**Problem:** Transcribe the following entries letter for letter, without the pictures.

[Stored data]

════════════════

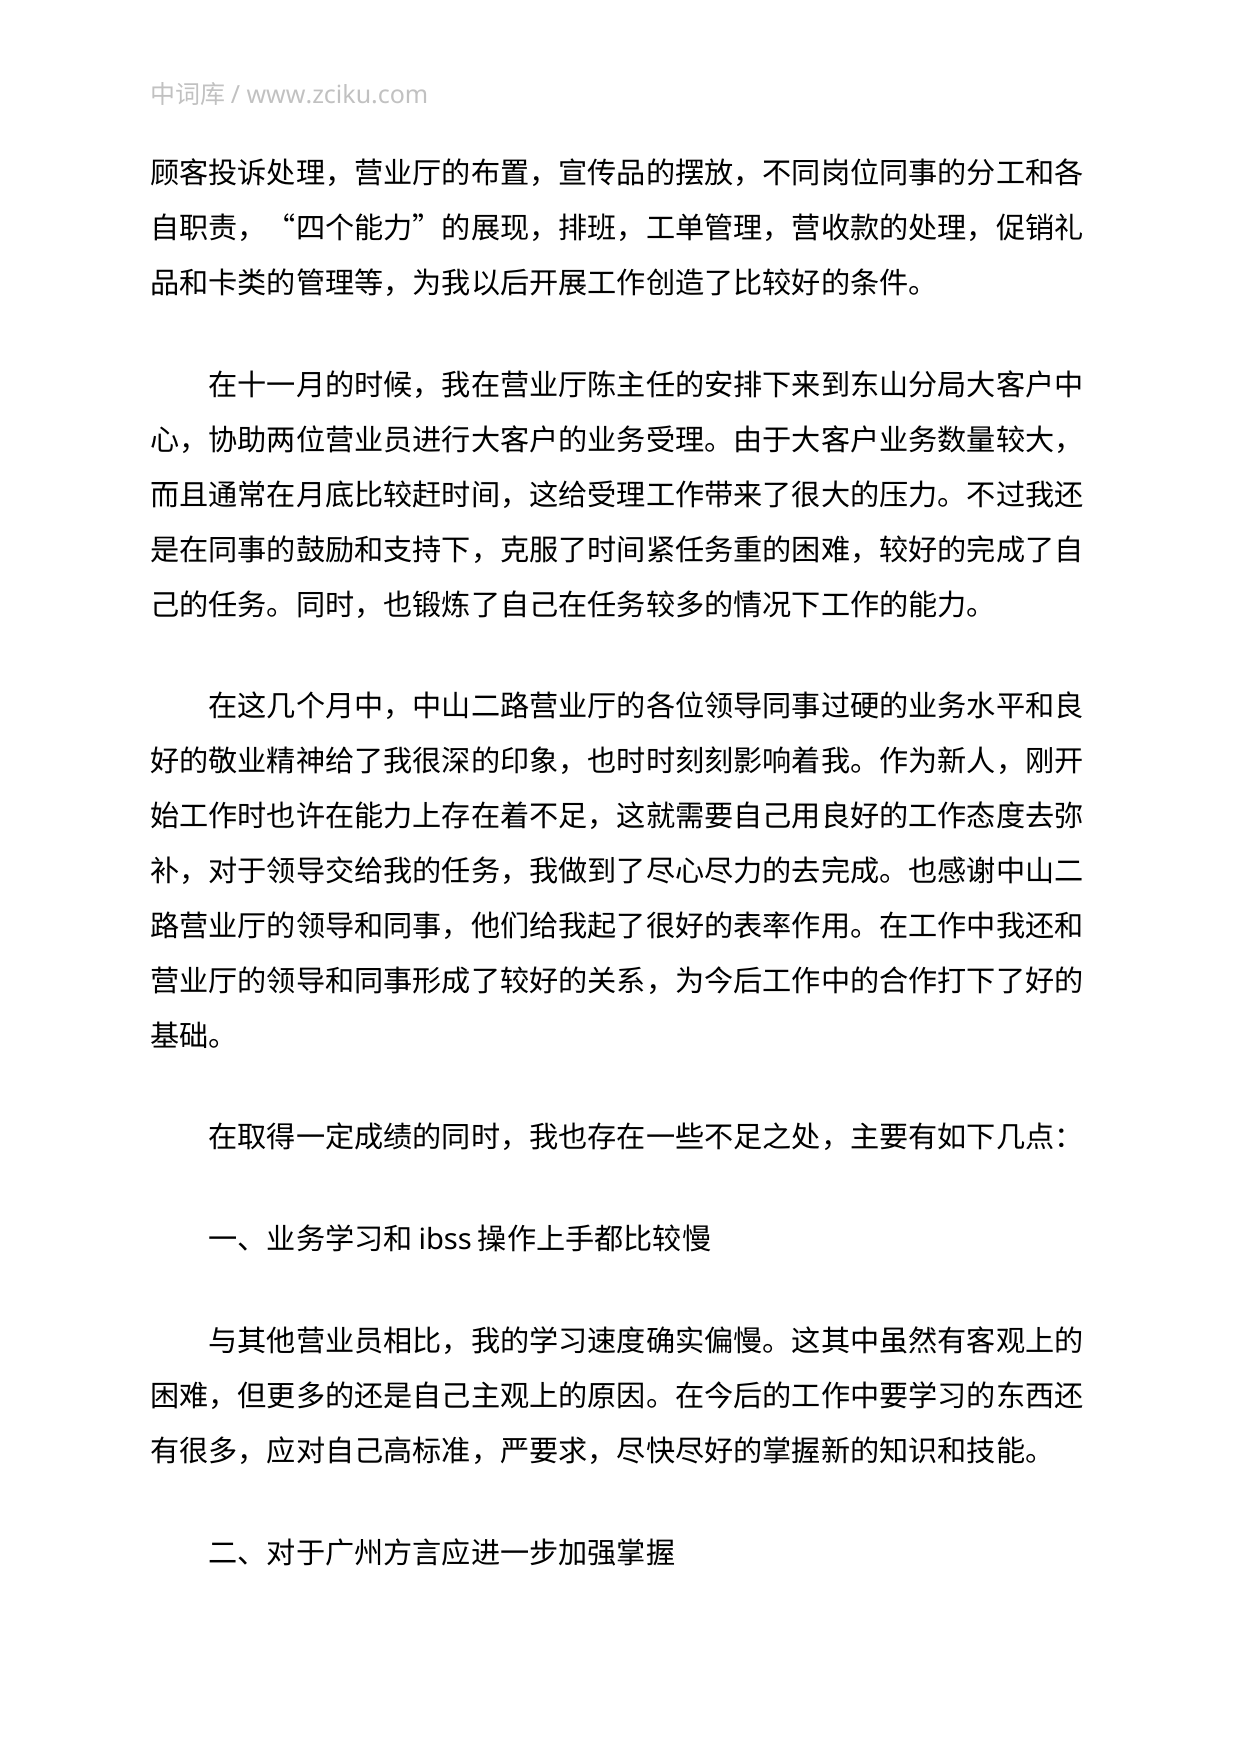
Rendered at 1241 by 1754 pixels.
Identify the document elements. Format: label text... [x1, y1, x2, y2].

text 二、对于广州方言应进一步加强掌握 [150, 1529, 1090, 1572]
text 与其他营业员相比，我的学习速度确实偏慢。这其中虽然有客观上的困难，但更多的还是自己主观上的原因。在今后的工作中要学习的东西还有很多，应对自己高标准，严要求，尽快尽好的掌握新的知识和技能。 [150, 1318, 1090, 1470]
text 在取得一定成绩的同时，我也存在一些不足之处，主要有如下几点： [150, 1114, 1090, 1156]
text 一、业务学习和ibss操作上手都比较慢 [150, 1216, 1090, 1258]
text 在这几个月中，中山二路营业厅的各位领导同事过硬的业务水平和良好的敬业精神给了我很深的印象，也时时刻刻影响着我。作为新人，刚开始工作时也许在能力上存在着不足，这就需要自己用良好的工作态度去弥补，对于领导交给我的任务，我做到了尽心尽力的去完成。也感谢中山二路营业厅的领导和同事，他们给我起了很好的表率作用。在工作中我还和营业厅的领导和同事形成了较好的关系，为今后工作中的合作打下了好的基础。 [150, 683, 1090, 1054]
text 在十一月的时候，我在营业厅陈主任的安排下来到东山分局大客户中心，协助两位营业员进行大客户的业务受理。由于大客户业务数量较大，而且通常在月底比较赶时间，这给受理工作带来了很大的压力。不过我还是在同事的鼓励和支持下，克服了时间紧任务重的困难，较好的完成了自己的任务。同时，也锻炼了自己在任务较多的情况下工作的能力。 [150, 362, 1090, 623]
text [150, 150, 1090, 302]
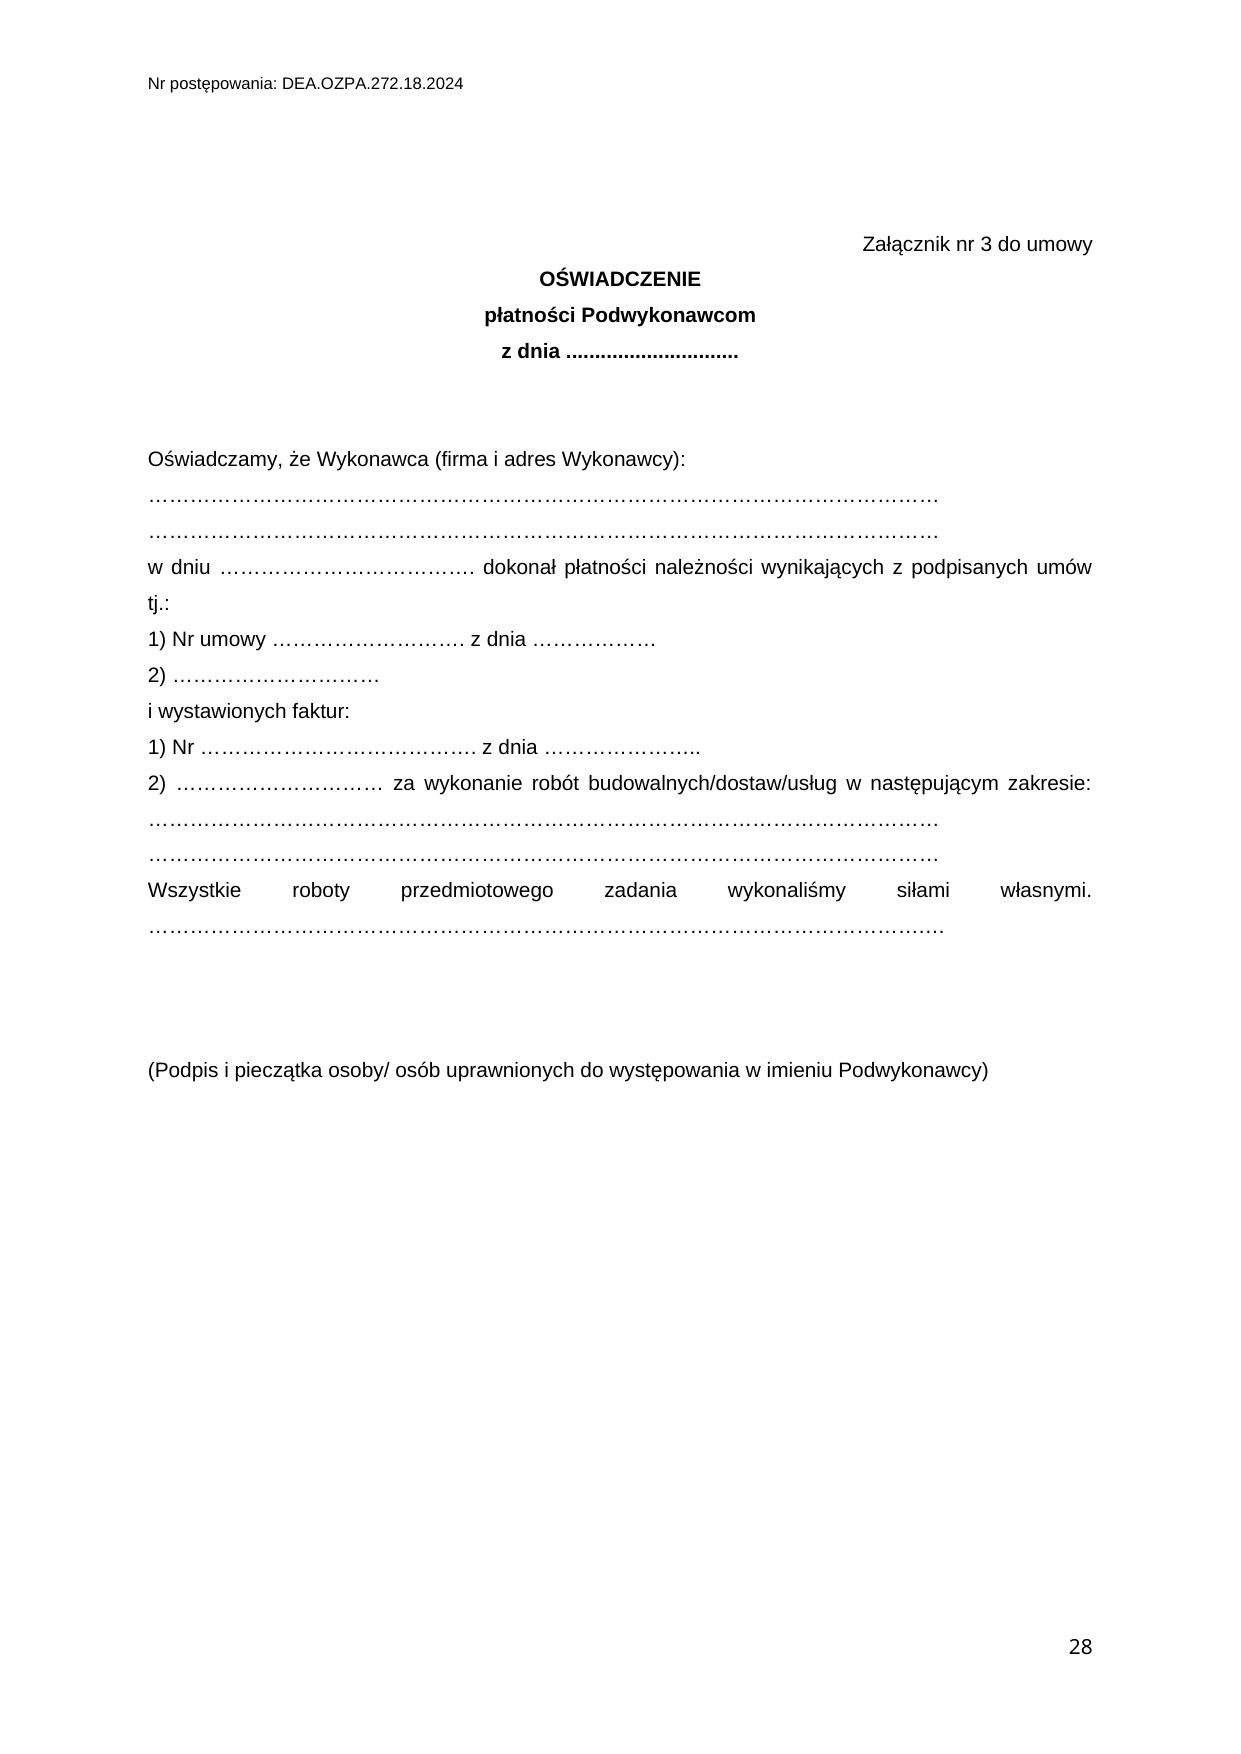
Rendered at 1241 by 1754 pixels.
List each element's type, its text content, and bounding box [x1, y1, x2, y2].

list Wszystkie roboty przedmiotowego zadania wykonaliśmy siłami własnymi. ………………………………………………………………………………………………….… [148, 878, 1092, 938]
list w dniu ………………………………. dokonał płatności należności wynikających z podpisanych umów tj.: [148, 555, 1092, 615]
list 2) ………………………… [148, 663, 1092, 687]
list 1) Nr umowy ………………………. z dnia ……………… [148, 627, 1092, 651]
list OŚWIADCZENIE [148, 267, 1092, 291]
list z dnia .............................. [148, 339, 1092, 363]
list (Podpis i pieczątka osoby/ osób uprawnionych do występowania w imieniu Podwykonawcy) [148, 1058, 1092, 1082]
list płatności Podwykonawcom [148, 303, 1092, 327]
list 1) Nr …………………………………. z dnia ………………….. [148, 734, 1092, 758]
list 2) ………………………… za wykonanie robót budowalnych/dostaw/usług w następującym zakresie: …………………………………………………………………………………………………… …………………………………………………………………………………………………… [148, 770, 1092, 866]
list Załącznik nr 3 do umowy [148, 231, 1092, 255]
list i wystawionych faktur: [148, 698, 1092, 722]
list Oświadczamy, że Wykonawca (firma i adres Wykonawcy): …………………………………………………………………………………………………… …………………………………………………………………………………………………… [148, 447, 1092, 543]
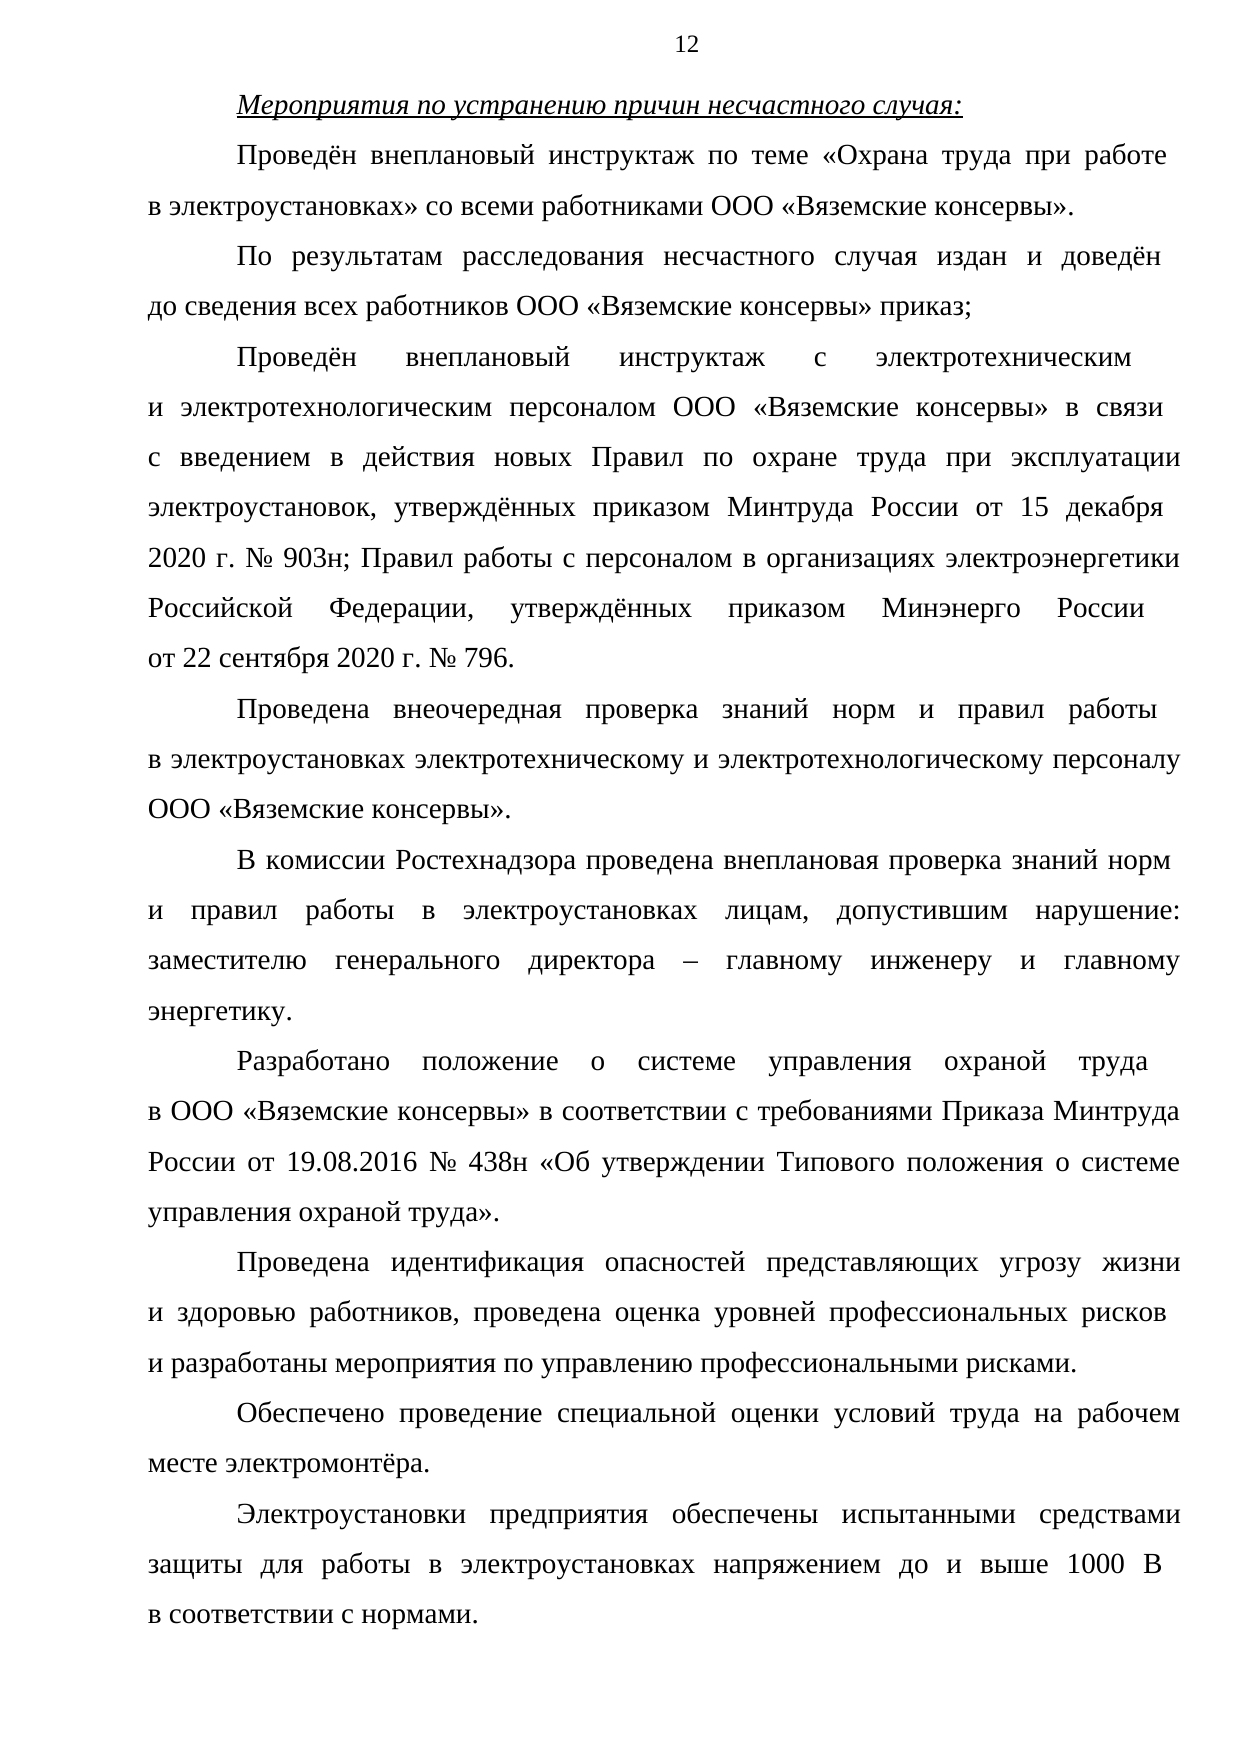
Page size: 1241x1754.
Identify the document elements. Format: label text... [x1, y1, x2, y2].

════════════════

**Solution for this problem:**
Rendered at 1241 by 1754 pixels.
Identify the document elements. Format: label text... [x1, y1, x2, y2].

text 二、对于广州方言应进一步加强掌握 [150, 1529, 1090, 1572]
text 与其他营业员相比，我的学习速度确实偏慢。这其中虽然有客观上的困难，但更多的还是自己主观上的原因。在今后的工作中要学习的东西还有很多，应对自己高标准，严要求，尽快尽好的掌握新的知识和技能。 [150, 1318, 1090, 1470]
text 在取得一定成绩的同时，我也存在一些不足之处，主要有如下几点： [150, 1114, 1090, 1156]
text 一、业务学习和ibss操作上手都比较慢 [150, 1216, 1090, 1258]
text 在这几个月中，中山二路营业厅的各位领导同事过硬的业务水平和良好的敬业精神给了我很深的印象，也时时刻刻影响着我。作为新人，刚开始工作时也许在能力上存在着不足，这就需要自己用良好的工作态度去弥补，对于领导交给我的任务，我做到了尽心尽力的去完成。也感谢中山二路营业厅的领导和同事，他们给我起了很好的表率作用。在工作中我还和营业厅的领导和同事形成了较好的关系，为今后工作中的合作打下了好的基础。 [150, 683, 1090, 1054]
text 在十一月的时候，我在营业厅陈主任的安排下来到东山分局大客户中心，协助两位营业员进行大客户的业务受理。由于大客户业务数量较大，而且通常在月底比较赶时间，这给受理工作带来了很大的压力。不过我还是在同事的鼓励和支持下，克服了时间紧任务重的困难，较好的完成了自己的任务。同时，也锻炼了自己在任务较多的情况下工作的能力。 [150, 362, 1090, 623]
text [150, 150, 1090, 302]
Rendered at 1241 by 1754 pixels.
List each element's type, its text content, and bounding box [x1, y1, x2, y2].

list Wszystkie roboty przedmiotowego zadania wykonaliśmy siłami własnymi. ………………………………………………………………………………………………….… [148, 878, 1092, 938]
list w dniu ………………………………. dokonał płatności należności wynikających z podpisanych umów tj.: [148, 555, 1092, 615]
list 2) ………………………… [148, 663, 1092, 687]
list 1) Nr umowy ………………………. z dnia ……………… [148, 627, 1092, 651]
list OŚWIADCZENIE [148, 267, 1092, 291]
list z dnia .............................. [148, 339, 1092, 363]
list (Podpis i pieczątka osoby/ osób uprawnionych do występowania w imieniu Podwykonawcy) [148, 1058, 1092, 1082]
list płatności Podwykonawcom [148, 303, 1092, 327]
list 1) Nr …………………………………. z dnia ………………….. [148, 734, 1092, 758]
list 2) ………………………… za wykonanie robót budowalnych/dostaw/usług w następującym zakresie: …………………………………………………………………………………………………… …………………………………………………………………………………………………… [148, 770, 1092, 866]
list Załącznik nr 3 do umowy [148, 231, 1092, 255]
list i wystawionych faktur: [148, 698, 1092, 722]
list Oświadczamy, że Wykonawca (firma i adres Wykonawcy): …………………………………………………………………………………………………… …………………………………………………………………………………………………… [148, 447, 1092, 543]
Page size: 1241x1754.
Identify the document elements. Format: label text... [x1, y1, x2, y2].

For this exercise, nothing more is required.